Instruções do exercício:
Com base no texto sobre os IMLs, responda:
(a) Por que os corpos que chegavam ao IML da capital do Rio de Janeiro eram encaminhados para outras unidades no início de junho?
(b) Qual resolução estabelece critérios mínimos para o funcionamento de diversos serviços médicos, incluindo os IMLs?
(c) Quantos IMLs há no Brasil?

Texto fornecido:
Em Minas Gerais, a pressão para que o IML realize trabalho de esclarecimento de mortes naturais (tipo de inadequação já denunciada pelo jornal Medicina na edição passada) está causando um imbróglio local, em que as principais vítimas são a população e os médicos do IML. Essa demanda prejudica a real função do instituto, que é realizar perícias criminais para auxiliar tecnicamente as autoridades policiais e judiciárias no esclarecimento de ilícitos penais.
No Rio de Janeiro, no início de junho corpos que chegavam ao IML da capital eram encaminhados para outras unidades (Campo Grande, Nova Iguaçu e Duque de Caxias), pois funcionários da limpeza terceirizados não estavam recebendo salário e o instituto estava sem limpeza. O jornal SBT Brasil mostrou vários casos de pessoas que tiveram de se deslocar quilômetros e aguardar dias para a liberação do corpo de um familiar.
Em Roraima, o CRM estadual (CRM-RR), em parceria com órgãos como o Ministério Público (MPRR), a Ordem dos Advogados do Brasil (OAB) e o Conselho Regional de Odontologia (CRO-RR), tem realizado várias fiscalizações no IML Dr. Benigno José de Oliveira, localizado em Boa Vista, nos últimos anos. Mas a maior parte das recomendações feitas à gestão não foi seguida.
“Muitas promessas foram feitas, inclusive de uma nova sede e de reformas estruturais, mas, quando voltamos [um ano depois], pouco ou quase nada mudou”, relata a presidente do CRM-RR Blenda Avelino.
O CRM acionou a Promotoria de Justiça de Defesa da Saúde do MPRR e a Secretaria de Segurança Pública e já marcou novas reuniões para tentar pressionar as autoridades pela resolução dos problemas.
“São situações que devem ser denunciadas. Os Conselhos de Medicina sempre agirão para garantir o direito do cidadão”, disse o conselheiro Nemésio Tomasella.
Câmara Técnica do CFM quer melhorias na área
A Câmara Técnica de Medicina Legal e Perícia Médica do CFM trabalha para fortalecer a especialidade, e já contribuiu, em parceria com a Associação Brasileira de Medicina Legal e Perícias Médicas (ABMLPM), com a elaboração da Resolução CFM 2.056/2013, que estabelece critérios mínimos para o funcionamento de diversos serviços médicos, incluindo os IMLs.
Para o coordenador Nemésio Tomasella de Oliveira, o Brasil precisa superar as deficiências detectadas, pois os IMLs são órgãos de grande importância para a produção da prova pericial.
A conselheira Rosylane Rocha, especialista em medicina legal e perícia médica, afirma que “os IMLs do Brasil têm, em sua maioria, condições precárias de trabalho, com carência de equipamentos, de materiais e de pessoal capacitado. “Todavia”, segundo ela, “há inúmeras experiências exitosas que servem como exemplo para outros países, seja pela expertise de seus médicos legistas, seja pelo desenvolvimento de técnicas aprimoradas na prova pericial”.
Cyntia Gioconda Nascimento, diretora do IML Leonídio Ribeiro, em Brasília, destaca o papel desses órgãos diante do alto percentual de mortes por causas externas no Brasil – que há dez anos ocupam o terceiro lugar entre as principais causas.
“Se fizermos um recorte por faixa etária, veremos que, entre os jovens, essa é a principal causa no Brasil. Precisamos de ações de segurança pública e de respostas do Judiciário, sobretudo para combater a impunidade. O fortalecimento dos IMLs requer aprimoramento em gestão”, avalia Nascimento. Para a diretora, a nomeação de concursados e a interiorização devem ser prioridades.
Entre os problemas que afetam os órgãos está a carência de recursos humanos e de equipamentos Causas externas: No Brasil, há 381 IMLs que cuidam das mortes violentas, ou seja, 12% dos óbitos do País por ano.

Entradas do conjunto:
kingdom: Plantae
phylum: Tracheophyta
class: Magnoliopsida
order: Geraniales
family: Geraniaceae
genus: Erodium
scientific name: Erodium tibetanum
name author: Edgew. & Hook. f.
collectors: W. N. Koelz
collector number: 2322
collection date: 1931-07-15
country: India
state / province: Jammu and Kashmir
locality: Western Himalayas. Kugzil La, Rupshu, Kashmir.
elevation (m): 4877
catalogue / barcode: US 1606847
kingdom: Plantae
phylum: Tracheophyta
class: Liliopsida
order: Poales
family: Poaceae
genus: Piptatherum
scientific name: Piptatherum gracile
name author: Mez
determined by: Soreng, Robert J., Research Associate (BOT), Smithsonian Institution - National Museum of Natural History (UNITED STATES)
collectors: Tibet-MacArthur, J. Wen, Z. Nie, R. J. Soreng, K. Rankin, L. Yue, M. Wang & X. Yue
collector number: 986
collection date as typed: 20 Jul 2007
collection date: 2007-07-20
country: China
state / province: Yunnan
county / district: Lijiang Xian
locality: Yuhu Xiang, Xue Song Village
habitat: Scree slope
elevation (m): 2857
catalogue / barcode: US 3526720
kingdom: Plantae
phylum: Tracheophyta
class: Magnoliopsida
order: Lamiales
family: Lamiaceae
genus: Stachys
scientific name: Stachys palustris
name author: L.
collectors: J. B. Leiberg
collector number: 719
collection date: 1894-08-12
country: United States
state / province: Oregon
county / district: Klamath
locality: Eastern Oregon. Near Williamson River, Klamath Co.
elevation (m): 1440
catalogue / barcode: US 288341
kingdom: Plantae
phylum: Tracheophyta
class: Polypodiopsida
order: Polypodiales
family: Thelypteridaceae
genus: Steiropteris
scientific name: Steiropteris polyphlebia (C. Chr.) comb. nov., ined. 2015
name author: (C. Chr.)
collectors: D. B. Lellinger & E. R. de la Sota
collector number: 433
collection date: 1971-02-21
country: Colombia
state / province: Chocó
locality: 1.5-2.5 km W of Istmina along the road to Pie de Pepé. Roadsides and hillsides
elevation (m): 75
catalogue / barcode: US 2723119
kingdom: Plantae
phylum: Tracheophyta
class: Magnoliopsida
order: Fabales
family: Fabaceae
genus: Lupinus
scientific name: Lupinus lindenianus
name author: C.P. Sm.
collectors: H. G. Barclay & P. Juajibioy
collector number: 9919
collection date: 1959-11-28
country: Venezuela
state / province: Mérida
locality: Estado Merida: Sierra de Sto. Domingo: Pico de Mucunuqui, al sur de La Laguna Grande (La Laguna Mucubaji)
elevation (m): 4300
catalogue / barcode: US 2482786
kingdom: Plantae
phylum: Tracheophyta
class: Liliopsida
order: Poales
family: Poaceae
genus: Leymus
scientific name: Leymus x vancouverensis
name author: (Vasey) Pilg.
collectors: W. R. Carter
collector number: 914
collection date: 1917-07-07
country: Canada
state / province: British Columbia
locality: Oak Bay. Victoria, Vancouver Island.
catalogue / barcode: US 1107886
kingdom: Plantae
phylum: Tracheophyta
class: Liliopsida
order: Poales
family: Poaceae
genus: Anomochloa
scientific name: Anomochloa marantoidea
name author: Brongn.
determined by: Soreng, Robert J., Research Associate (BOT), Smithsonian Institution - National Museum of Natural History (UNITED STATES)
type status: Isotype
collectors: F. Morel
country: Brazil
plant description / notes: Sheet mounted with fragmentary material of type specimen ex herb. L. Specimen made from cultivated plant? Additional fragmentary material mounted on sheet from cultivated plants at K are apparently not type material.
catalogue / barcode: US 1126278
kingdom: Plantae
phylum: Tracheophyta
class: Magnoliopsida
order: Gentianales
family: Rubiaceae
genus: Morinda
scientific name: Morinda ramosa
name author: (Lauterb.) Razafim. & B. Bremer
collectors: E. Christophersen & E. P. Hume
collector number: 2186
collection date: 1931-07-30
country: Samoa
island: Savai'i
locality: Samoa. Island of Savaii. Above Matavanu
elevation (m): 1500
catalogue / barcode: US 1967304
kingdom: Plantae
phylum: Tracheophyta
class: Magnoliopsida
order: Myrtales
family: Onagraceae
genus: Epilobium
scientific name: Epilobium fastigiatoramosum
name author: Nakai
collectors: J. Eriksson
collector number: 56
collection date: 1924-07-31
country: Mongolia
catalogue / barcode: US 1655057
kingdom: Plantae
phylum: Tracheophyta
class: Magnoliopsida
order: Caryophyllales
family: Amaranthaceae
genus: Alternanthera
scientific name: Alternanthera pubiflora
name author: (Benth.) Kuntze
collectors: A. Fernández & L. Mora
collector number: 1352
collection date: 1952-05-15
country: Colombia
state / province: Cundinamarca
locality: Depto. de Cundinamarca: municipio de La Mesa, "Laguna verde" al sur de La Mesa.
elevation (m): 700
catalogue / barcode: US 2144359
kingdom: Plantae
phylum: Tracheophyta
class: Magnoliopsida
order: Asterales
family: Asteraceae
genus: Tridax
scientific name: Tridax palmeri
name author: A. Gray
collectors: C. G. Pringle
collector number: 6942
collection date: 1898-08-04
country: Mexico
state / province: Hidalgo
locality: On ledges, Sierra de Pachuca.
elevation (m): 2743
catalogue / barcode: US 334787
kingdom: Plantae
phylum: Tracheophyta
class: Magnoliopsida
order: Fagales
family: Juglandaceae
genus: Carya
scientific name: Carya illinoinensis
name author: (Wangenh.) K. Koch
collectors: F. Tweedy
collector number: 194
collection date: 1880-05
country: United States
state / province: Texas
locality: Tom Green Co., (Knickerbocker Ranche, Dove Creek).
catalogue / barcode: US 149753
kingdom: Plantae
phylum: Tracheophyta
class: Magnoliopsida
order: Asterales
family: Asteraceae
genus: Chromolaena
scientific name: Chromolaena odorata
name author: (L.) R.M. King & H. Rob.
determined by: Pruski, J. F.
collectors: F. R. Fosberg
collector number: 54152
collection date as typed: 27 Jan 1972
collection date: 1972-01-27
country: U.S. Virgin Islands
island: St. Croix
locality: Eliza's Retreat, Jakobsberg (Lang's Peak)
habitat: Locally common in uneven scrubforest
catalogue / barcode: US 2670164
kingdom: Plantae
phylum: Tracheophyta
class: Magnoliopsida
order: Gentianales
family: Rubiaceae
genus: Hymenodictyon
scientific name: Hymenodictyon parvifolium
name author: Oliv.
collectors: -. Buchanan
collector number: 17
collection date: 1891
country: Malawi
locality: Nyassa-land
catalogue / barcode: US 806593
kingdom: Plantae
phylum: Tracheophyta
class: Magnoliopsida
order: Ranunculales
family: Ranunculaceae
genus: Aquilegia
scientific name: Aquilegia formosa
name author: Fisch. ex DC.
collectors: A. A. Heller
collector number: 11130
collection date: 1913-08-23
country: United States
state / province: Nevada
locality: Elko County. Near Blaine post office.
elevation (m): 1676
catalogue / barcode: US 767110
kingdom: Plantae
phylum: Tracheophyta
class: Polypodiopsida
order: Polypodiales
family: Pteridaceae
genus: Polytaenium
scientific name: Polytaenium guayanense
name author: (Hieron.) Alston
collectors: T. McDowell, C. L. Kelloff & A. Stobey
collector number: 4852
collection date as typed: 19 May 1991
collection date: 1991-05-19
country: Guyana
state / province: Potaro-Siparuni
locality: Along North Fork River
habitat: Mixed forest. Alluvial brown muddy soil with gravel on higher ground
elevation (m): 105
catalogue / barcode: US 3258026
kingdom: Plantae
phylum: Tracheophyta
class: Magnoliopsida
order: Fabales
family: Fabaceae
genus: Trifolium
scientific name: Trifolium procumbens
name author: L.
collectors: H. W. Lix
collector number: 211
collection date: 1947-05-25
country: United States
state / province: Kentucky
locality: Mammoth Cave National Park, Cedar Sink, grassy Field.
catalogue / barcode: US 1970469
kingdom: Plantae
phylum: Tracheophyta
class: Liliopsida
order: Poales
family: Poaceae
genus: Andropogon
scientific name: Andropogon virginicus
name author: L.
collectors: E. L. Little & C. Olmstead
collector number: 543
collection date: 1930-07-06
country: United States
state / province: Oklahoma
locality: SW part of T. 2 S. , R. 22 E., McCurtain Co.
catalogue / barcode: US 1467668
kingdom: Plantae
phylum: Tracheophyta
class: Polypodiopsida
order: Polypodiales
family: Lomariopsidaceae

Resposta do exercício:
(a) Os funcionários da limpeza terceirizados não estavam recebendo salário, e o instituto estava sem limpeza.
(b) A Resolução CFM 2.056/2013.
(c) Há 381 IMLs no Brasil.